*Exercise objective*. Can you copy everything in the entries below, from the line containing "2.28.2 catalogue (DETECT_THRESH" down to the line containing "Image 1331 x", character for character?

::: The data :::

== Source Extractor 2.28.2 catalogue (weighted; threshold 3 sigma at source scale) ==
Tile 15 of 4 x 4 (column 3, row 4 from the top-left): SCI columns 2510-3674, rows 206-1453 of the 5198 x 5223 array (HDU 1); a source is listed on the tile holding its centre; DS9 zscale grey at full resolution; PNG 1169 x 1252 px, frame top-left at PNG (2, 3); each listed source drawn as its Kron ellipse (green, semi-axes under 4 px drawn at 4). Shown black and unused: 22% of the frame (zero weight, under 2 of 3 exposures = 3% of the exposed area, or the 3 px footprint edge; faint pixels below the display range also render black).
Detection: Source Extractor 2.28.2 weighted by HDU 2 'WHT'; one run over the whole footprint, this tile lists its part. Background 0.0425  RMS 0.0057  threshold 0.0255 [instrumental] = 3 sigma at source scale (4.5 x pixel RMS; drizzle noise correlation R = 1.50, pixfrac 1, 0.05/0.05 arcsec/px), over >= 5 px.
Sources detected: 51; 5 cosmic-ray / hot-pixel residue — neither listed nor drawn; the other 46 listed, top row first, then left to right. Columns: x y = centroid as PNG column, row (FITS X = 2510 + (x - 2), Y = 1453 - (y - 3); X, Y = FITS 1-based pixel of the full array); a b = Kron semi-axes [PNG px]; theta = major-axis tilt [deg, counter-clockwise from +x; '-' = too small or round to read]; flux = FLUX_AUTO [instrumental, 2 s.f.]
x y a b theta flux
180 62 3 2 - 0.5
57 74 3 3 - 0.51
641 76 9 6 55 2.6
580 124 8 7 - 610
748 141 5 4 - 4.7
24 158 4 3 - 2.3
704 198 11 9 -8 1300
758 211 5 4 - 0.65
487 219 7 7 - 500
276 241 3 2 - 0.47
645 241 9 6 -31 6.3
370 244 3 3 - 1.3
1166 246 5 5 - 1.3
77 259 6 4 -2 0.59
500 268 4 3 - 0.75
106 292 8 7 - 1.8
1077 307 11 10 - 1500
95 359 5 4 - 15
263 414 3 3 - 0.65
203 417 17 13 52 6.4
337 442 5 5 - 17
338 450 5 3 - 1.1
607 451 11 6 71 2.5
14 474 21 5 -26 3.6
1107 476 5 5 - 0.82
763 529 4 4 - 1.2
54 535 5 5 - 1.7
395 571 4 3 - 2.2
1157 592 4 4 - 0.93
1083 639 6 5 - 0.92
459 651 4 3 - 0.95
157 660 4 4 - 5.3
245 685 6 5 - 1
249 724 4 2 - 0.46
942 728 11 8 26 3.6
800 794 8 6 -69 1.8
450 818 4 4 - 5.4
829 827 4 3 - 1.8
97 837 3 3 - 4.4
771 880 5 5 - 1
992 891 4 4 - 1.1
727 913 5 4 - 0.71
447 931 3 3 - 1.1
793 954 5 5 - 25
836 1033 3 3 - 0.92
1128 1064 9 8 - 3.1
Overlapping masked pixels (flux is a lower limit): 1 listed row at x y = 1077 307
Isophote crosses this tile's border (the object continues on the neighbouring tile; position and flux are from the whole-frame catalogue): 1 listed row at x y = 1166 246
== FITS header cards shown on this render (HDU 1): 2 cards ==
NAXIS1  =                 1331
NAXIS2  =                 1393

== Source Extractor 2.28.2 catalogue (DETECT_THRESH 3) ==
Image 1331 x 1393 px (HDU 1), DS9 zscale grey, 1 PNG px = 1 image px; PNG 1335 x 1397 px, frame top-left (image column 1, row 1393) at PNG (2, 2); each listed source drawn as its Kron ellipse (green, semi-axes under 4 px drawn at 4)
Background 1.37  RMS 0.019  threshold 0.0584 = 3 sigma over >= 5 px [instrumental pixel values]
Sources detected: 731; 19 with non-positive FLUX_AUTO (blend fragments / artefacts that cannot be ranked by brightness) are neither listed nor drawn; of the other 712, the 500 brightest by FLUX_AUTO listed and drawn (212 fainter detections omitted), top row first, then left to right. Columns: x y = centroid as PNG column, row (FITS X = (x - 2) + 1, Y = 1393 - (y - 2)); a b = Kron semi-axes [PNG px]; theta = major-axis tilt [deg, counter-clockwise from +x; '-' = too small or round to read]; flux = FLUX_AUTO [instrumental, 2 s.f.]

:::

*Task result*.
== Source Extractor 2.28.2 catalogue (DETECT_THRESH 3) ==
Image 1331 x 1393 px (HDU 1), DS9 zscale grey, 1 PNG px = 1 image px; PNG 1335 x 1397 px, frame top-left (image column 1, row 1393) at PNG (2, 2); each listed source drawn as its Kron ellipse (green, semi-axes under 4 px drawn at 4)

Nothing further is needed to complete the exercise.